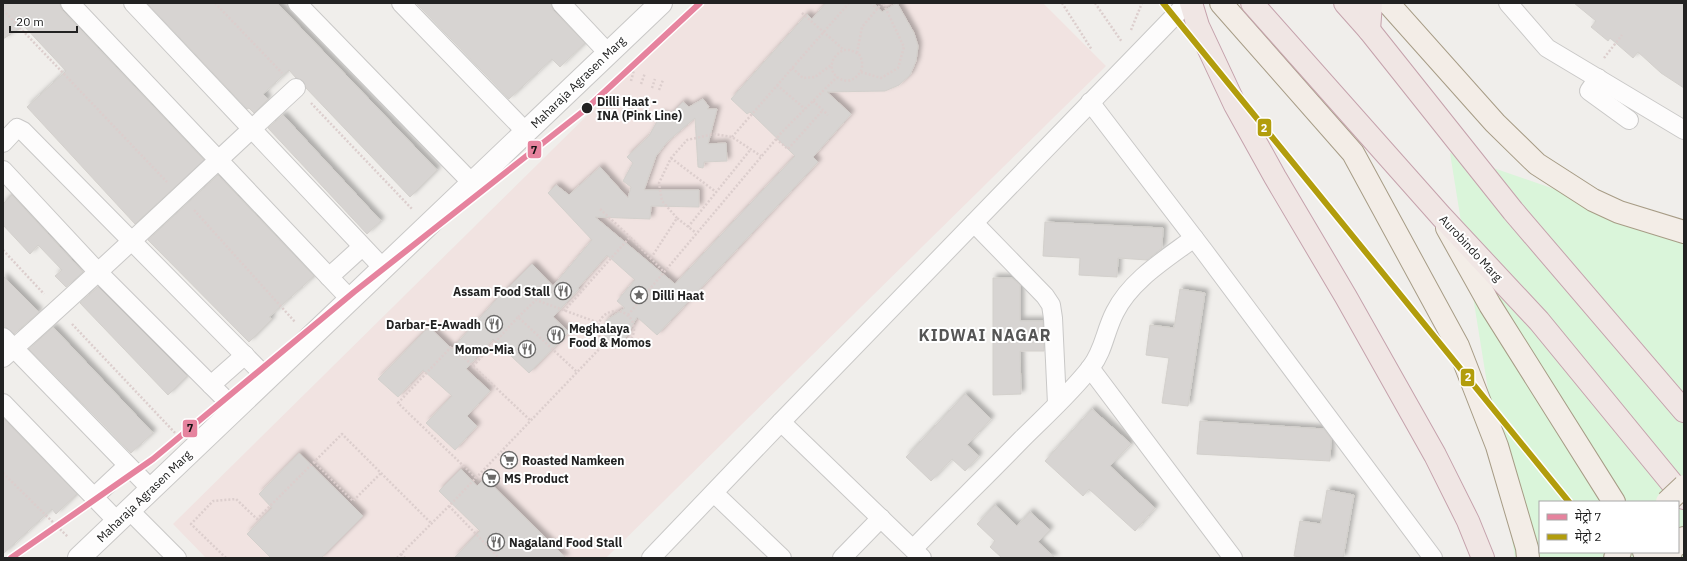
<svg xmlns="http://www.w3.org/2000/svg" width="1687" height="561" font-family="'IBM Plex Sans','Noto Sans Devanagari',sans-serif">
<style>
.commercial{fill:#f1e3e1}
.park{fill:#daf5da;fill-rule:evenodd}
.building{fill:#d7d4d2;stroke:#d3d0cc;filter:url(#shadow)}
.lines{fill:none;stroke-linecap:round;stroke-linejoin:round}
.minor-casing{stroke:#c9c8c7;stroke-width:20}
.tertiary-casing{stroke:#c9c8c7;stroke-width:24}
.primary-casing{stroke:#a79c86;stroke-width:24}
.trunk-casing{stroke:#c5a2ac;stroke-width:24}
.path{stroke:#dccecd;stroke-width:2.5;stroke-dasharray:2 2;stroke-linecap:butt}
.minor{stroke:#fdfcfc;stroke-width:18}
.tertiary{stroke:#fdfcfc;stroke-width:22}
.primary{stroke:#f3ede7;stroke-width:22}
.trunk{stroke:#f0e6e4;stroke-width:22}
.primary-bridge-casing{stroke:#a79c86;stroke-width:24;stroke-linecap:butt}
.primary-bridge{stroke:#f3ede7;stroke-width:22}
.metro-1-casing{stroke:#fff;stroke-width:9}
.metro-2-casing{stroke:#fff;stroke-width:9}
.metro-1{stroke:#e6839e;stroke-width:6}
.metro-2{stroke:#b29d0c;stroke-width:6}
.stop-dot{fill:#222;stroke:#fff;stroke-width:1.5}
.labels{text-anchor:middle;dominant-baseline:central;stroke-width:4;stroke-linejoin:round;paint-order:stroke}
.street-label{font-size:12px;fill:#222;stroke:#fff}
.stop-label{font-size:12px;font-weight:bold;fill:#222;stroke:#fff;text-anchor:start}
.poi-label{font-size:12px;font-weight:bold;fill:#222;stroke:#fff;text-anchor:start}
.district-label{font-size:16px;font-weight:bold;letter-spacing:1px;fill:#555;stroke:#fff}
.line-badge{stroke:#fff;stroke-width:1.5}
.badge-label{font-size:11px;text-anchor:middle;font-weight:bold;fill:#fff}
.pale-badge-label{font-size:11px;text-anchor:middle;font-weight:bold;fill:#111}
</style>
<defs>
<filter id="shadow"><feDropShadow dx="3.5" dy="-3.5" stdDeviation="2" flood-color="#0004"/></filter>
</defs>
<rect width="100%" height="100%" fill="#f0eeeb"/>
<!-- commercial -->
<polygon class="commercial" points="701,3 1043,3 1106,66 606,558 206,558 173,524"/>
<!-- park -->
<path class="park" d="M 1450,153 L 1684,234 L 1684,558 L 1515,558 ZM 1540,502 L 1678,502 L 1678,552 L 1540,552 Z"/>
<!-- building -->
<g class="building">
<polygon points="3,3 59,3 62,10 204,160 135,224 27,107 66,71 24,26 3,39"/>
<polygon points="147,3 277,3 437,170 410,197 306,88 303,81 296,78 289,70 263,94 268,99 254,113 249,108 247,109"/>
<polygon points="416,3 551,3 553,10 585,43 560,67 552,59 509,99"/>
<polygon points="826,3 874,3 882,12 897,3 914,33 918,46 916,61 910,75 899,85 885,91 827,92 851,114 813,157 818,162 657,335 637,317 619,349 605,336 603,331 604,325 607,320 625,308 617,301 635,280 607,255 578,288 579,289 553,317 569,332 529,373 493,339 466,369 490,391 467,416 477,426 455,450 426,423 452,396 423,370 398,397 378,379 429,327 452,349 495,301 532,264 553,286 592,240 548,193 556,185 569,195 600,167 628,198 631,187 623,181 633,163 627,157 649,136 661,114 668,117 683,102 689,107 703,99 709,107 707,109 717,109 708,144 726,143 727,161 704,162 703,168 698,167 695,118 667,142 656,156 644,190 699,190 699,207 651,206 650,219 595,217 675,284 795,156 750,112 747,114 731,99 807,14 812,19"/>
<polygon points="1574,3 1684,3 1684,88 1661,73 1638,52 1633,58 1610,38 1608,41 1591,27 1596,21"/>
<polygon points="283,115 381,221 367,234 268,128"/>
<polygon points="218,175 314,276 269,317 272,319 249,342 148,240"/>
<polygon points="12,195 83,272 66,287 55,276 62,270 38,245 30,254 3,225 3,204"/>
<polygon points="1045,222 1163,228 1162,248 1147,260 1118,258 1117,277 1079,275 1080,258 1043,256"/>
<polygon points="3,276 39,312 14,334 3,325"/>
<polygon points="993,278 1012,278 1020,285 1020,321 1043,321 1044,351 1020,351 1021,394 993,395"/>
<polygon points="98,287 187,376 168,395 80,303"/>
<polygon points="1180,289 1205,293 1188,406 1162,403 1169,358 1146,355 1150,325 1174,328"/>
<polygon points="53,327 153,433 131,453 29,349"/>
<polygon points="965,394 991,419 967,445 979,456 965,471 952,459 931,481 906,457"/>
<polygon points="1092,409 1131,444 1110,466 1155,508 1135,531 1089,489 1083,496 1045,461"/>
<polygon points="3,418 77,494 56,514 52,509 3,554"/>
<polygon points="1200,421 1324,429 1331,439 1330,461 1197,454"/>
<polygon points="299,453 363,516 321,558 271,558 247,534 272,508 259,494"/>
<polygon points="461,469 477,486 485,478 566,558 454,558 480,531 439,491"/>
<polygon points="1327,490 1354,495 1343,558 1305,558 1294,556 1300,521 1321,524"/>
<polygon points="995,505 1017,526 1030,512 1050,530 1038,542 1055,558 1002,558 990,547 995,541 977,524"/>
</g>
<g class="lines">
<!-- minor casing -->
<g class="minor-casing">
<g id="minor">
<polyline points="70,3 350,299"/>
<polyline points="133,3 383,268"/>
<polyline points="297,3 472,183"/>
<polyline points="401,3 526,132"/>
<polyline points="561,3 608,53"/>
<polyline points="1508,3 1547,48 1684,130"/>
<polyline points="1598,78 1589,91 1629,120"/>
<polyline points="1090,102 1204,251 1433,558"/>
<polyline points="3,143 17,128 23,131 267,378"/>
<polyline points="3,170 98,272 235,409"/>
<polyline points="974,223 1045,296 1051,305 1053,318 1057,404"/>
<polyline points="329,277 362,247"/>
<polyline points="3,337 151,489"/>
<path d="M 3,358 C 103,270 198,178 296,88"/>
<polyline points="1090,368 1233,558"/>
<polyline points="211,385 245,355"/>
<polyline points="3,403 117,521"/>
<polyline points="781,422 922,558"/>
<polyline points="714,493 782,558"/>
<polyline points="94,497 127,466"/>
<polyline points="129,510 177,558"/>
<path d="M 913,549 C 949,512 986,476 1022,439 C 1045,416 1071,393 1091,367 C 1104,350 1105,331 1115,312 C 1131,280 1166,259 1194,238"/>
<polyline points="651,558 781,422 1187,3"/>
<polyline points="842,558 881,518"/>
</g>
</g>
<!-- tertiary casing -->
<g class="tertiary-casing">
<polyline id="tertiary" points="79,558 661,3"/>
</g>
<!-- primary casing -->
<g class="primary-casing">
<g id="primary">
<polyline points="1221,3 1353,153 1458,346 1497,446 1527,548 1528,558"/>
<polyline points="1388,3 1495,123 1537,164 1593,200 1619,212 1684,232"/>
<polyline points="1447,228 1490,305 1614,502"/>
<polyline points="1678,544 1684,538"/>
<polyline points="1644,552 1647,558"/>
<polyline points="1615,558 1620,552"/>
<polyline points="1665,558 1671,552"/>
</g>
</g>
<!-- trunk casing -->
<g class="trunk-casing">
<g id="trunk">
<polyline points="1191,3 1198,26 1235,105 1275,177 1346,297 1435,455 1468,521 1483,558"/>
<polyline points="1252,3 1441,216 1539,321 1684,498"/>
<polyline points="1345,3 1369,30 1513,211 1684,411"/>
<polyline points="1369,30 1371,3"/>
</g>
</g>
<!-- path -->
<g class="path">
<polyline points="215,3 282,73"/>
<polyline points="870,3 878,9"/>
<polyline points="1062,3 1092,50"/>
<polyline points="1095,3 1122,42"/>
<polyline points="3,10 167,182"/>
<path d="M 802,13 L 844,50 L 850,50 L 859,54 C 866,66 861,77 848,81 C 828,79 826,58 844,50"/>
<polyline points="1131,30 1142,3"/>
<polyline points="857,53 862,27 882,3"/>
<polyline points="1604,58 1622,35"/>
<polyline points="792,68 803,78 815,77 831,65"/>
<polyline points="861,72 881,78 898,68 904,47 883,3"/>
<polyline points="624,78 627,68"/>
<polyline points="631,81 634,70"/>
<polyline points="641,84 645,73"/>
<polyline points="777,85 805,109"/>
<polyline points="652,88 655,79"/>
<polyline points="659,90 663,80"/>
<polyline points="813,101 828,115"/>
<polyline points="311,103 412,209"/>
<polyline points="732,137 849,3"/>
<polyline points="776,139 788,149 823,110"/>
<polyline points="671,158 716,192"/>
<polyline points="600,209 630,237"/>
<polyline points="194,210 295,322"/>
<polyline points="677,218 662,201 659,183 671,158 687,140 714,134 732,137 761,156"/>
<polyline points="688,227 751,149"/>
<polyline points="3,250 44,294"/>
<polyline points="651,258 677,218 696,233"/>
<polyline points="564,311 630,237 664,272"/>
<circle cx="616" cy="329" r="18"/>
<polyline points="628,315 782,132 837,77"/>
<polyline points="518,317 536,300 599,323"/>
<polyline points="72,324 177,435"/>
<polyline points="473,366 518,317 577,372"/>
<polyline points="314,462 353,501 381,473"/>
<polyline points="3,473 68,537"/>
<polyline points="476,478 398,403 452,346 531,421"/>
<polyline points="449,506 499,558"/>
<polyline points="401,554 405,558"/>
<polyline points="226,558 191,524 213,501 236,499 257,519 342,434 432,524"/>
<polyline points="397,558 449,506 605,343"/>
</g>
<!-- minor -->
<use href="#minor" class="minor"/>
<!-- tertiary -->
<use href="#tertiary" class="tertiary"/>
<!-- primary -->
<use href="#primary" class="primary"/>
<!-- trunk -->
<use href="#trunk" class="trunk"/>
<!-- primary-bridge casing -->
<g class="primary-bridge-casing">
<polyline id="primary-bridge" points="1667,502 1684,486"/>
</g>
<!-- primary-bridge -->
<use href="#primary-bridge" class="primary-bridge"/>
<!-- metro-1 casing -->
<g class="metro-1-casing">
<polyline id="metro-1" points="11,558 153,459 354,292 586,109 700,3"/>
</g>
<!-- metro-2 casing -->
<g class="metro-2-casing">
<polyline id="metro-2" points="1163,3 1569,502"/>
</g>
<!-- metro-1 -->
<use href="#metro-1" class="metro-1"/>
<!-- metro-2 -->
<use href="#metro-2" class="metro-2"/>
</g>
<!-- icons -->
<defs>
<g id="restaurant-ring" transform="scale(0.9)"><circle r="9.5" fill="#fff" stroke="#6a6968" stroke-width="1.5"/><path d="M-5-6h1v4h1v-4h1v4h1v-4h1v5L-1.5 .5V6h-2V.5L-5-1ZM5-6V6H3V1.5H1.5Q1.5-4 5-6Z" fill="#6a6968"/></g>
<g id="sight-ring" transform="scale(0.9)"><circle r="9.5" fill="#fff" stroke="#6a6968" stroke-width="1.5"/><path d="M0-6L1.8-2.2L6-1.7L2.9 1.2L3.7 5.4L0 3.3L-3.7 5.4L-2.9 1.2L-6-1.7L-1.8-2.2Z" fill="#6a6968"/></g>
<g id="supermarket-ring" transform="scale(0.9)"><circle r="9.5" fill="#fff" stroke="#6a6968" stroke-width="1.5"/><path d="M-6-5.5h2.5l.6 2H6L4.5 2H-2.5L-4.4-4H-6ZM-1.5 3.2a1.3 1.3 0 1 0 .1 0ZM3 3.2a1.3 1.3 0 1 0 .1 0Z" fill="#6a6968"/></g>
</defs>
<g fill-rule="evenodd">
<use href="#restaurant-ring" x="563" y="291"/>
<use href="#sight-ring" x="639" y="295"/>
<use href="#restaurant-ring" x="494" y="324"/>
<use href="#restaurant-ring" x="556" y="335"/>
<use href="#restaurant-ring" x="527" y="349"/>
<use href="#supermarket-ring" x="509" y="460"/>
<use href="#supermarket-ring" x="491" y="478"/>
<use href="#restaurant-ring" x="496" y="542"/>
</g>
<!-- markers -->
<circle class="stop-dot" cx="587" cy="108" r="6"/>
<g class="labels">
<!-- street labels -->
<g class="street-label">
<text transform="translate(578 82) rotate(-44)">Maharaja Agrasen Marg</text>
<text transform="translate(1471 248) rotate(47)">Aurobindo Marg</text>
<text transform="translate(144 496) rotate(-44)">Maharaja Agrasen Marg</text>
</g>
<!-- stop labels -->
<g class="stop-label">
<text x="597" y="101">Dilli Haat -<tspan x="597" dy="14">INA (Pink Line)</tspan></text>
</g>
<!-- poi labels -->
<g class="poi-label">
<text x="550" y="291" text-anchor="end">Assam Food Stall</text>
<text x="652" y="295">Dilli Haat</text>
<text x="481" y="324" text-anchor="end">Darbar-E-Awadh</text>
<text x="569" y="328">Meghalaya<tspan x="569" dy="14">Food &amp; Momos</tspan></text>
<text x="514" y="349" text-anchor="end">Momo-Mia</text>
<text x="522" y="460">Roasted Namkeen</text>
<text x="504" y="478">MS Product</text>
<text x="509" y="542">Nagaland Food Stall</text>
</g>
<!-- district labels -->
<g class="district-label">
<text x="985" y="335">KIDWAI NAGAR</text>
</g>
</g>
<g class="line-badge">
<rect x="1257" y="118" width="15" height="19" rx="4" fill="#b29d0c"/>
<rect x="527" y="140" width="15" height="19" rx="4" fill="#e6839e"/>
<rect x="1460" y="368" width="15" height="19" rx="4" fill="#b29d0c"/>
<rect x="182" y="419" width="16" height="19" rx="4" fill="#e6839e"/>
</g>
<g class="badge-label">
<text x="1264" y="132">2</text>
<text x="1468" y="381">2</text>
</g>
<g class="pale-badge-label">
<text x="534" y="154">7</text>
<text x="190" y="432">7</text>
</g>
<!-- border -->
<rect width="1687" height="561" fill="none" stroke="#222222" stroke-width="8"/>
<!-- legend -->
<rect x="1539" y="501" width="140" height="52" fill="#ffffff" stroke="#a7a7a7"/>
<rect x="1547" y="514" width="20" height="6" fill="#e6839e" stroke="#a7a7a7"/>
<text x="1575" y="521" font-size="12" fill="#222222">मेट्रो 7</text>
<rect x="1547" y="534" width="20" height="6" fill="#b29d0c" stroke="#a7a7a7"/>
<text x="1575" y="541" font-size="12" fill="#222222">मेट्रो 2</text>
<!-- scale -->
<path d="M10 26v6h67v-6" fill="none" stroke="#222222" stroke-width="2"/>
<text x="16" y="26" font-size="12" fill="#222222" stroke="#ffffff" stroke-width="3" paint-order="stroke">20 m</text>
</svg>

☆ ☆ ☆ ☆

[ASSIGNED TASK]
Copy all lines from the data above that contain the word "rule".

[EXERCISE RESPONSE]
.park{fill:#daf5da;fill-rule:evenodd}
<g fill-rule="evenodd">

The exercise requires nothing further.